# We had a great day!



## Winnow (Jan 2, 2010)

Curonian Spit Backroad Adventure "Charly" went BOB and is now Icelandic champion.
Huffish Put The Blame On Me "Vaka" went BIS 2 Puppy
My sister's bichon went BOS We had a great day


----------



## KPoos (Aug 29, 2009)

OH wow! I'd say you had an excellent day!

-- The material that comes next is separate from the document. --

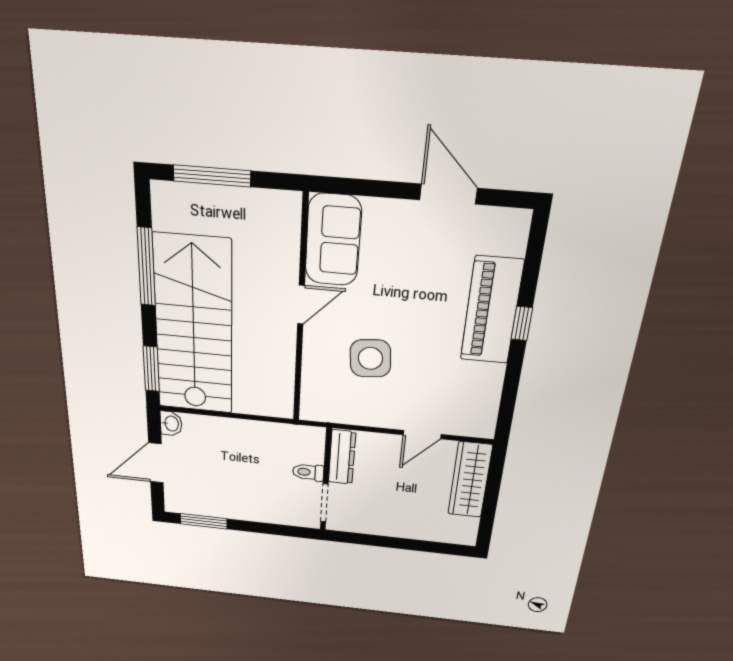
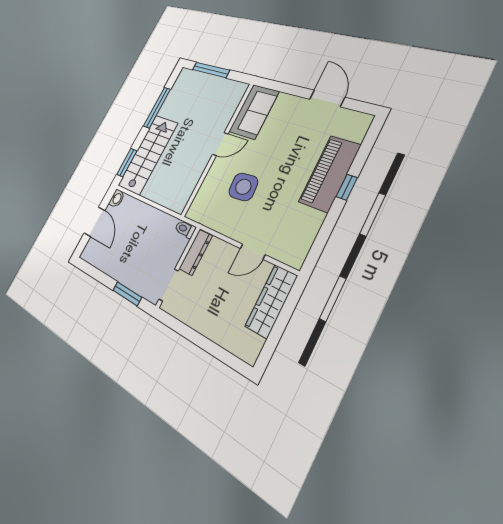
stairs: (194, 327) -> (148, 155), width x0.73, depth x0.66
door: (156, 463) -> (94, 222), swing flipped
toilet: (308, 472) -> (185, 229), moved
window: (204, 521) -> (127, 294), moved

Congrats on your wins.


----------



## wishpoo (Sep 12, 2009)

WOW congrats ! 

How many poodles were entered ??? : )


----------



## Winnow (Jan 2, 2010)

wishpoo said:


> WOW congrats !
> 
> How many poodles were entered ??? : )


3 :rolffleyes:

hehe we dont have many people that are intrested in showing the Standard :S 

There was Vaka, Charly and then one female in Champion class.


----------



## roxy25 (Dec 18, 2008)

BIG congrats that is awesome !


----------



## run-poodle-run (Feb 10, 2010)

congrats!!!


----------



## spoospirit (Mar 10, 2009)

_WOW! That is wonderful. Congratulations to all!
_


----------



## jak (Aug 15, 2009)

:congrats: Well done! that's awesome!!!


----------



## Rockporters (Jan 14, 2010)

That's excellent! Glad you had such a wonderful day.


----------



## Harley_chik (Nov 7, 2008)

Congrats!!!!!


----------



## jester's mom (Nov 25, 2008)

Congratulations!!! You must be on cloud nine!! Way to go.


----------



## thestars (May 2, 2009)

Keep it up!


----------



## dbrazzil (Nov 10, 2009)

Congratulations to everyone!


----------